Tess of the d’Urbervilles

Thomas Hardy
Summary

Chapters XXXII–XXXIV

Summary Chapters XXXII–XXXIV

Indeed, Angel’s decision to seek work at Talbothays is one of the most improbable circumstances in the novel. Although we see Angel as a progressive, new-thinking young man, his decision to give up a university education and an esteemed position in the clergy seems almost too idealistic to be true. While we see Tess as the responsible, patient, and persistent character that she is, Angel may appear rather spoiled—the youngest son in a privileged family who is not satisfied with his status quo and seeks adventure in murkier waters. In a sense, Angel is much more childish and naïve than the extremely responsible Tess. Angel may be angelic not in his morality, but in the sense that he is cherubic and childlike, indicating his need to grow and develop a truer love for Tess.

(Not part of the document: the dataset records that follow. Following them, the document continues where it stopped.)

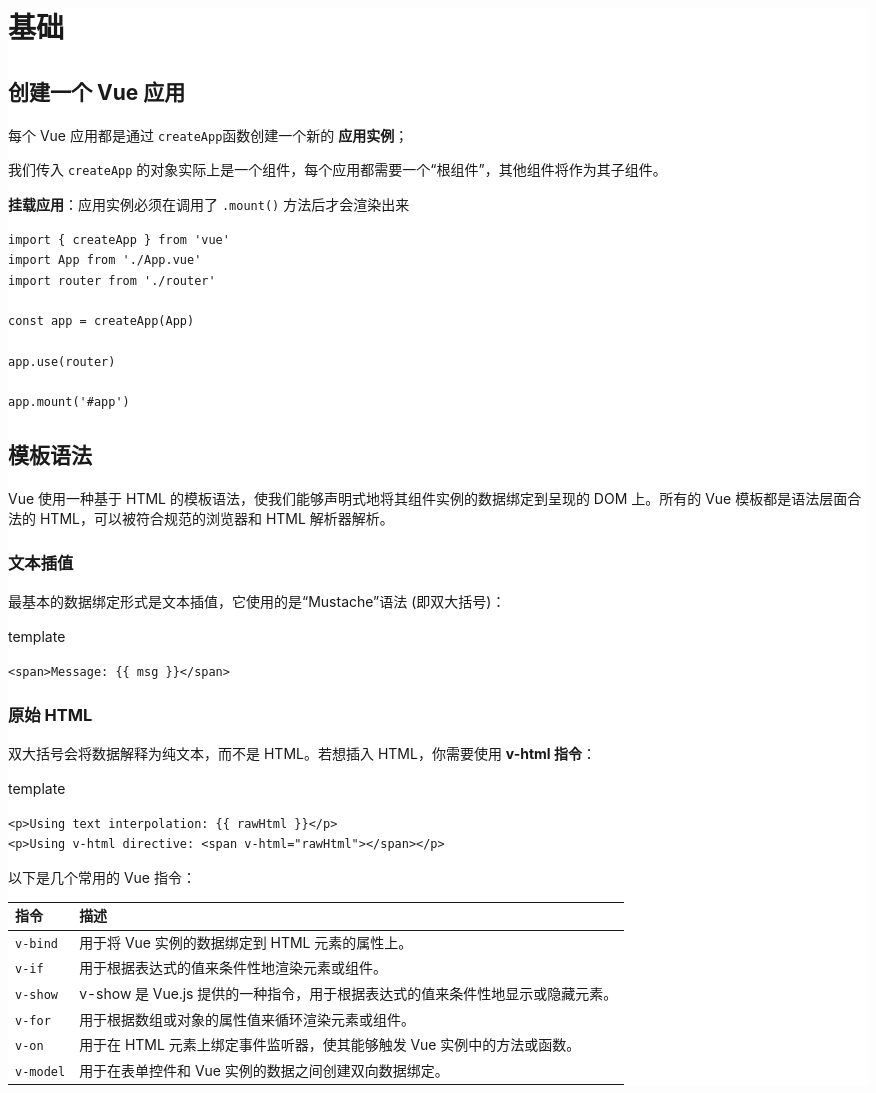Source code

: # 基础

## 创建一个 Vue 应用

每个 Vue 应用都是通过 `createApp`函数创建一个新的 **应用实例**；

我们传入 `createApp` 的对象实际上是一个组件，每个应用都需要一个“根组件”，其他组件将作为其子组件。

**挂载应用**：应用实例必须在调用了 `.mount()` 方法后才会渲染出来

```vue
import { createApp } from 'vue'
import App from './App.vue'
import router from './router'

const app = createApp(App)

app.use(router)

app.mount('#app')
```

## 模板语法

Vue 使用一种基于 HTML 的模板语法，使我们能够声明式地将其组件实例的数据绑定到呈现的 DOM 上。所有的 Vue 模板都是语法层面合法的 HTML，可以被符合规范的浏览器和 HTML 解析器解析。

### 文本插值

最基本的数据绑定形式是文本插值，它使用的是“Mustache”语法 (即双大括号)：

template

```vue
<span>Message: {{ msg }}</span>
```

### 原始 HTML

双大括号会将数据解释为纯文本，而不是 HTML。若想插入 HTML，你需要使用 **v-html 指令**：

template

```
<p>Using text interpolation: {{ rawHtml }}</p>
<p>Using v-html directive: <span v-html="rawHtml"></span></p>
```

以下是几个常用的 Vue 指令：

| 指令      | 描述                                                         |
| :-------- | :----------------------------------------------------------- |
| `v-bind`  | 用于将 Vue 实例的数据绑定到 HTML 元素的属性上。              |
| `v-if`    | 用于根据表达式的值来条件性地渲染元素或组件。                 |
| `v-show`  | v-show 是 Vue.js 提供的一种指令，用于根据表达式的值来条件性地显示或隐藏元素。 |
| `v-for`   | 用于根据数组或对象的属性值来循环渲染元素或组件。             |
| `v-on`    | 用于在 HTML 元素上绑定事件监听器，使其能够触发 Vue 实例中的方法或函数。 |
| `v-model` | 用于在表单控件和 Vue 实例的数据之间创建双向数据绑定。        |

Talbothays Dairy is a kind of classless haven untroubled by social difference. Even Angel, the closest thing Talbothays has to an aristocrat, fits in quite seamlessly. Nevertheless, the themes of social prejudice and noble heritage continue to arise. Angel’s mother, who exhibits snobbery throughout the novel, wants Angel to marry a suitable girl—meaning highborn. Angel is pleased to discover Tess’s noble background in this section because he knows it will placate his mother, who will conclude that Tess must be worthwhile if she has such a remarkable pedigree. This situation can be interpreted in various ways. On the one hand, it is superficial and reprehensible of Mrs. Clare to place such a high stock in social class. On the other, Tess is nobly born, and she does possess all the stereotypical characteristics that are supposed to distinguish nobility, such as beauty, courage, and integrity.